Based on the recommendations, the DU joint registrar on Wednesday wrote to principals of all colleges, asking them to submit proposals by December 8 for restructuring the courses and seats offered under them from the next academic session.

Abha Dev Habib, a faculty member of Miranda House, said Indian languages under BA (Programme) courses attracting fewer students might face the axe. Habib said the December 8 deadline would prompt principals to bypass wider and academically necessary discussions in staff councils on this issue.

“From discussions now commencing at college level, we apprehend that the first casualty of these recommendations will be the teaching of Indian Languages,” Habib posted on Facebook.

Habib cited the example of Bengali. Deshbandhu College, Kirori Mal College and Miranda House offer 10, 16 and 6 seats in two BA programmes with Bengali as a subject, while Dyal Singh College has 25 seats in three BA programmes with Bengali as a subject.

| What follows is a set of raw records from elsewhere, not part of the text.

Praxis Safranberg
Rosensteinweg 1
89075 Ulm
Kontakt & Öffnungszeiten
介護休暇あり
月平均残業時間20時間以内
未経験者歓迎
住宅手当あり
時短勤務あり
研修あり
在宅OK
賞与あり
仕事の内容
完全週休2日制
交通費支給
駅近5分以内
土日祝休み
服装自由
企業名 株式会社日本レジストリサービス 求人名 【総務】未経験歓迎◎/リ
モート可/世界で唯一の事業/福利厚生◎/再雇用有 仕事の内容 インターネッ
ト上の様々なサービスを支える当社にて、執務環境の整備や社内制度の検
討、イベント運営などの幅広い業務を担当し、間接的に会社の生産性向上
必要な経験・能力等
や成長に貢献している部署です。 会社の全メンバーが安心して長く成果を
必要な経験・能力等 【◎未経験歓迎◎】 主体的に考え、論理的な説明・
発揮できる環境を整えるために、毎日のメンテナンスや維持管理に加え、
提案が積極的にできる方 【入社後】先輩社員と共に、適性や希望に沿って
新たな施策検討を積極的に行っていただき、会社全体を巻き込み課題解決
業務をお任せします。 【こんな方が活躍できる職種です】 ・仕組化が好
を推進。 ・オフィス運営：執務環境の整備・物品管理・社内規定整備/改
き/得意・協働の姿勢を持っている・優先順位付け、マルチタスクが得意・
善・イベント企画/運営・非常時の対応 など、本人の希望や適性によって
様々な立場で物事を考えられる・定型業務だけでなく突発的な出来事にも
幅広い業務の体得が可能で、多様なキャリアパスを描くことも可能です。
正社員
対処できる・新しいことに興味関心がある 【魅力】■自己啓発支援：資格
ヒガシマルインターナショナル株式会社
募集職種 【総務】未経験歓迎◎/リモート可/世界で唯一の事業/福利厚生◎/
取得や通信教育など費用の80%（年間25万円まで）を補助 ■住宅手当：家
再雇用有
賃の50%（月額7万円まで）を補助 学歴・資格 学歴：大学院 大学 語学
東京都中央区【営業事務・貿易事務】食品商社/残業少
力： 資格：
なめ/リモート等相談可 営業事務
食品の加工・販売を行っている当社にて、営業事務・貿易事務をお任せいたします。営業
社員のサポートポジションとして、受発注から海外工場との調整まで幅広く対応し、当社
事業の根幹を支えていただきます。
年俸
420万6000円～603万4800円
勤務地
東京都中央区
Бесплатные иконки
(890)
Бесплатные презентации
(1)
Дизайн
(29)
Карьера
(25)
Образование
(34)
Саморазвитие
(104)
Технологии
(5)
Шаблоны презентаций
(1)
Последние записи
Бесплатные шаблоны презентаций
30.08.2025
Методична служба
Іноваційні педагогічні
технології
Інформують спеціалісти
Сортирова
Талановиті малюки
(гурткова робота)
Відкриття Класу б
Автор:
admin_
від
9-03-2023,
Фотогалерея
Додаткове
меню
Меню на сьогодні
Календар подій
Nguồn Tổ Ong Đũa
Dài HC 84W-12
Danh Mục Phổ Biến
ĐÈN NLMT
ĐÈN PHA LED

“Seats in these courses were always getting filled up by students from Delhi and nearby areas. They were taking admission based on their Class XII marks. Once the government introduced the Common University Entrance Test (CUET), local students stayed away, fearing low scores and a slim chance of admission in DU colleges. The main issue is CUET, not any subject combination,” Habib told The Telegraph.

She said DU was being pushed towards commercialisation with adverse consequences for public education.